Collect each line in the items below that contains the word "orange", and copy those lines in full.

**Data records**

>>>>

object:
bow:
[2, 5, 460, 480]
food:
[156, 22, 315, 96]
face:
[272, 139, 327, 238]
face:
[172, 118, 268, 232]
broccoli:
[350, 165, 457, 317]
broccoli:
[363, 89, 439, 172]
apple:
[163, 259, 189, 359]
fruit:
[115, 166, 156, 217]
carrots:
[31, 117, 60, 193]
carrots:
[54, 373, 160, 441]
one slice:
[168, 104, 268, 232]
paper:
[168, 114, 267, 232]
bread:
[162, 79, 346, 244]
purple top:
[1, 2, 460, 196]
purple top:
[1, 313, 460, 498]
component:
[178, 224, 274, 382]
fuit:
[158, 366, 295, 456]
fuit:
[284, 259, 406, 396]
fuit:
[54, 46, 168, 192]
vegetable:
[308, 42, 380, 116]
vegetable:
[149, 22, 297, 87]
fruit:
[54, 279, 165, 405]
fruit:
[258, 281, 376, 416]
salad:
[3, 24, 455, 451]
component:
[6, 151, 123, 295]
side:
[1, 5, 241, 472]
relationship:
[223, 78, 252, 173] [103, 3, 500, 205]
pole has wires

<<<<
>>>>

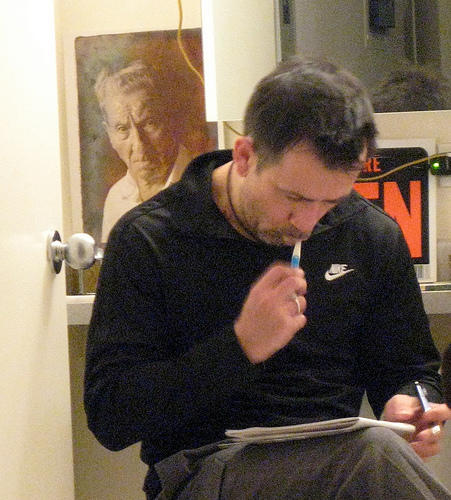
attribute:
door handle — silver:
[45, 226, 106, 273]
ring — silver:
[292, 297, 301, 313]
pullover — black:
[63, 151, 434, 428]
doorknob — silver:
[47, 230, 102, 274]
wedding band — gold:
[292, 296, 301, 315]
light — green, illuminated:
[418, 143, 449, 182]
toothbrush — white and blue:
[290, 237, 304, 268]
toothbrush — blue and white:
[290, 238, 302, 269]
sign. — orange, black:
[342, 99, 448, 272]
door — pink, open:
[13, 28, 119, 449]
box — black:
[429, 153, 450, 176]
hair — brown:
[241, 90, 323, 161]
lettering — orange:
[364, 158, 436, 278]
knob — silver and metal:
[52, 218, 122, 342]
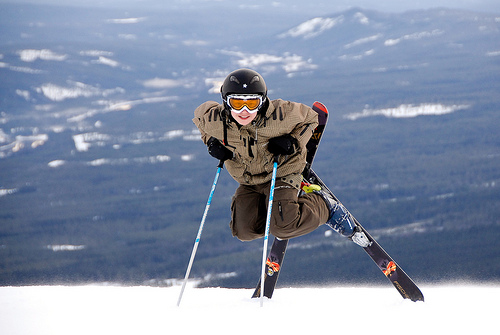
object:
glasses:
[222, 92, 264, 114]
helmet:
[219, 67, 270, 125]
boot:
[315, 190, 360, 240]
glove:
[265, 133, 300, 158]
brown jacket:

<<<<
>>>>

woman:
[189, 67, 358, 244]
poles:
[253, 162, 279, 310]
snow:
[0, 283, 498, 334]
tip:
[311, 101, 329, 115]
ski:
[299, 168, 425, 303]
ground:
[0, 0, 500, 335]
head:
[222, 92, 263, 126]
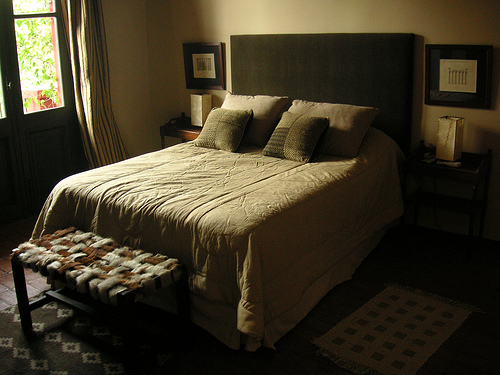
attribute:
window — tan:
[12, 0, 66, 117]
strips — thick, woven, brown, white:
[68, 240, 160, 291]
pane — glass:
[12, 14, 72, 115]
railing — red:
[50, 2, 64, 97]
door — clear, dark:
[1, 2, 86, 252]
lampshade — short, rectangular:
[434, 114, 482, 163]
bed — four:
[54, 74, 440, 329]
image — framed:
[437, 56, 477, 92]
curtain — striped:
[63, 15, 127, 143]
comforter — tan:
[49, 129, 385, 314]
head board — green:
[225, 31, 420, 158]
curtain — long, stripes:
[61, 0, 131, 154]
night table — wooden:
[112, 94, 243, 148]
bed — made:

<<<<

**Output below**
sign. — orange, black:
lettering — orange:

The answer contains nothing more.